I also like that the child prefers Norse myths because they have no “clear message and meaning,” but rather talk about a “mystery, of how a world came together, was filled with magical and powerful beings, and then came to an end. A real End. The end.” I can see the appeal of such a story to a child dealing with the senselessness of war, the thought that the world did once make sense, but no longer did and the idea of an end, full stop. The idea of “a real End,” while it applied to the gods, also holds the hope of a “real End” to the war, sometime.

So there’s a sense of wistfulness, even a tinge of desperation in her protectiveness towards the Norse myths. She dislikes the Norse story of the giant Bergelmir building a boat to survive a deluge because it’s too much like the Christian tale of Noah’s Ark: “She wanted to keep this tale separate.” Pure, in a way, from the absolutes she sees in Christianity. Yet there’s always that hint of inevitability — just as the Norse gods are destined to die, so can you sense this child’s ability to live in the world of myths is also destined to end.

Still Ragnarok didn’t really grab me. I like the narrative tone, which sounded like a story teller relating an old story handed down for generations (just like a myth!). I also enjoyed some of the stories from Norse mythology, especially the part after Loki sets off the series of events that lead to the end of the gods. But I think that style also kept me from becoming too engrossed in the story. The reading experience just felt too impersonal to me, and I felt like I was reading a collection of Norse myths for research. The frame narrative of the thin child in wartime has some beautiful insights, yet the detached perspective prevented it from really propelling the bits of researched Norse myths forward.

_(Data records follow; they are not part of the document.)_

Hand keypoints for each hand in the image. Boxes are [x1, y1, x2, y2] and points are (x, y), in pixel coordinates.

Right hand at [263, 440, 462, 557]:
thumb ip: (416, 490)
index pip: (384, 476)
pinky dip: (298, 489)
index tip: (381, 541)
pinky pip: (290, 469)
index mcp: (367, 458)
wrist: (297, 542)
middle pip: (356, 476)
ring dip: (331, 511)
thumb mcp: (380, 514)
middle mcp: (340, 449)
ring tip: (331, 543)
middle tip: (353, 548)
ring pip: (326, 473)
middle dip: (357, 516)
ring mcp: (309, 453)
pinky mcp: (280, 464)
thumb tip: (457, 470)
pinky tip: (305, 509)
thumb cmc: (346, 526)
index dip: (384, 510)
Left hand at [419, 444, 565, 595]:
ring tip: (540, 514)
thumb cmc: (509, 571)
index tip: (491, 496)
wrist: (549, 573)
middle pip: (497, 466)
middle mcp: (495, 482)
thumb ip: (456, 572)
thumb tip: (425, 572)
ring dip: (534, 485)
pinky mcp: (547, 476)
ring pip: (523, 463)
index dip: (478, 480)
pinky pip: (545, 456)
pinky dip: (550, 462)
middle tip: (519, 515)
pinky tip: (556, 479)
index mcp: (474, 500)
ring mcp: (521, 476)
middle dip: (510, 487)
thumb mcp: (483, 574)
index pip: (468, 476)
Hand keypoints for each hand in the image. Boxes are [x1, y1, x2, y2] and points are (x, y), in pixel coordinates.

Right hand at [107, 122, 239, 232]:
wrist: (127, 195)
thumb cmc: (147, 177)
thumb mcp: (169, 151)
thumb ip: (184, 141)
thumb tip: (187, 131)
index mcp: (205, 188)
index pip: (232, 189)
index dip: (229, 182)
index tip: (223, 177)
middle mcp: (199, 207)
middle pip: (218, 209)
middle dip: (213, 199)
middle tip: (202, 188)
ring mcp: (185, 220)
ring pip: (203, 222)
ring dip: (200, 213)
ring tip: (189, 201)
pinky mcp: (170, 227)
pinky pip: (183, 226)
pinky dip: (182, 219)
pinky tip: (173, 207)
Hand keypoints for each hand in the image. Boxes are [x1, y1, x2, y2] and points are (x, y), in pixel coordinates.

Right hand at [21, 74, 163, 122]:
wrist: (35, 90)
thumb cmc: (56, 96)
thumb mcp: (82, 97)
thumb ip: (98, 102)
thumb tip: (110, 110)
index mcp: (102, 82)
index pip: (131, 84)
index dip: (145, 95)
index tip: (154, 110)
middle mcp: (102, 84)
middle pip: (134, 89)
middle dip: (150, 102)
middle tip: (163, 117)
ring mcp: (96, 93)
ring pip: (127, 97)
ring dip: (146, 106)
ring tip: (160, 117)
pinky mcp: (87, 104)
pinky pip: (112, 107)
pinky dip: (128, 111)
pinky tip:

I read Byatt’s essay “Thoughts on Myths” at the end of the book and found it fascinating. I love the comment that “Every culture that has lost myth has lost […] its natural healthy creativity. Only a horizon ringed about with myths can unify a culture.” Absolutely. Byatt also observes that we “think less and less in terms of raw myth” and other writers have “assimilated myths into the form of novels.” Presumably then, Byatt has chosen to keep Ragnarok as close to “raw myth” as possible, and in that I think she succeeded. I might have preferred a more novelistic approach, which is perhaps why I enjoyed most the section about Loki and Ragnarok in the end, where the action picked up.